▸ **ASSIGNED TASK 1**
Shorten the paragraph in the article about Gentile Hall that begins "Wednesday’s event marked the public unveiling" to a bulleted list that keeps its main facts.
▸ **ASSIGNED TASK 2**
Pick up the article about Gentile Hall after its final sentence and write a few more paragraphs in the same news style.

▸ **PASSAGE PROVIDED**
--*--
Gentile Hall exceeds wildest expectations

18 years ago

   PRESQUE ISLE, Maine – One year after the official opening of Caroline D. Gentile Hall, donors, community members and University of Maine at Presque Isle faculty, staff and students gathered again in the foyer of the building to celebrate once more. Wednesday marked the building and its founder’s birthdays with a sense of celebration, collaboration and accomplishment.

   “It was just a year ago when then President Burgher completed the plan of dedicating this facility,” said UMPI President Donald Zillman in his opening address. “Everything then was anticipation – how marvelous this could be, what could be done with the building. We now have a solid year under us and the anticipation has turned to reality.”
If in years past Presque Isle and the surrounding communities have seemed distanced from UMPI and its facilities, Zillman made clear that the new building bonded the two parties. Hosting such events as the Special Olympics and the opening ceremonies of the 2006 Junior/Youth World Biathlon Championships, the facility can claim international ties, but the smaller events like the recent Halloween haunted house and intramural leagues along with state-of-the-art facilities have brought it in focus with Aroostook County residents.
Officials, in the beginning, hoped to bring in 1,000 members, and according to associate director Dick Gardiner, the facility way exceeded expectations and is over 1,400 strong, which doesn’t include student, faculty and staff members.
“We have a lot of families come in because they can spend a couple hours here pretty easily,” Gardiner said. “Dad will work out and Mom will take the kids swimming and then Dad will bring the kids in the gym and Mom will go walking or work out. Having everything under one roof where they can all do things together is the biggest bonus.”
Gardiner says that members come from all over the central Aroostook area and that the other big draw is that the facility can host a large event in one section while keeping the rest of the facility open to members, which was important because of the initial support that came from the community.
Wednesday’s event marked the public unveiling of the artwork commemorating all 350 donors, who made the building possible. Covering a wall in the building’s entryway is a tree featuring golden leaves with the names of every contributor. In the middle sits a plaque dedicating the building to Gentile and on a branch sits the schools’ mascot, an owl.
“There once was a time when you could say, if you were a public university, that the state will just come through will all the money that you need and it will get done … Now it’s a much more difficult, much more challenging, much more collaborative project,” Zillman said. “Former presidents and their staff and members of the faculty, staff and community all came together for this project.”
--*--
▸ **DATASET CONTENT**
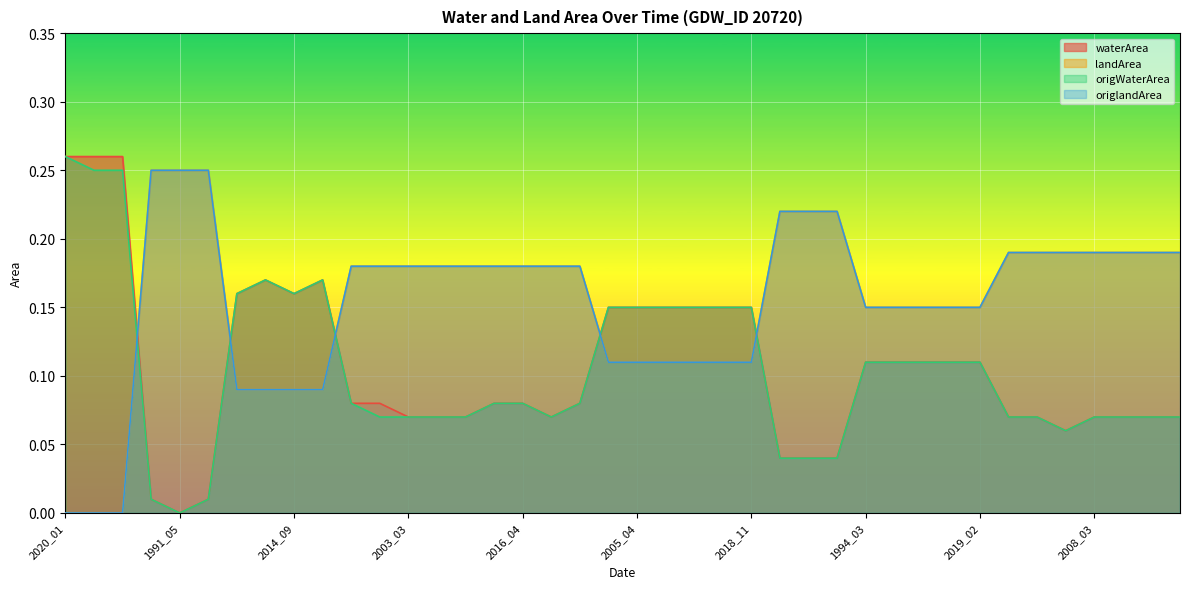

Between 2002_03 and 2003_03, which series saw the biggest shift?

waterArea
--*--
▸ **RESPONSE 1**
- Wednesday's event publicly unveiled artwork honoring all 350 donors who made the building possible.
- The artwork covers a wall in the entryway and shows a tree with golden leaves bearing every contributor's name.
- A plaque in the middle dedicates the building to Gentile.
- The school's mascot, an owl, sits on a branch.

▸ **RESPONSE 2**
Zillman and Gardiner both credit the joining of the campus and community with making the facility what it has become in the year since its completion. The building has become central to fitness in the area as well as a draw for more students and world-class athletes, both attributes that Gentile, herself focused on as a faculty member.
Gentile built UMPI’s physical education program from the ground up and helped get physical education into local schools.
“We proved that there was a need,” she said in a recent interview. “I inherited the job of having to attend to the physical education facilities of where there was only a 40×40 gymnasium in the basement of Preble Hall … It was like a cracker box.”
Gentile saw to fruition the completion of Wieden Hall at the university, which houses the gymnasium and auditorium facilities and now has helped bring newer and better exercise facilities to the campus and the community.
“You now have the rare distinction of being both a faculty legend and a building,” Zillman told Gentile Wednesday. “Life is now about ‘I’ll see you at Gentile to work out on the climbing wall … Let’s go over to Gentile for a swim … I’ll be at Gentile for a run.’ It’s that visible in the community.”
Gentile reiterated that her own favorite part of the building is just seeing people want to work out and want to be healthy.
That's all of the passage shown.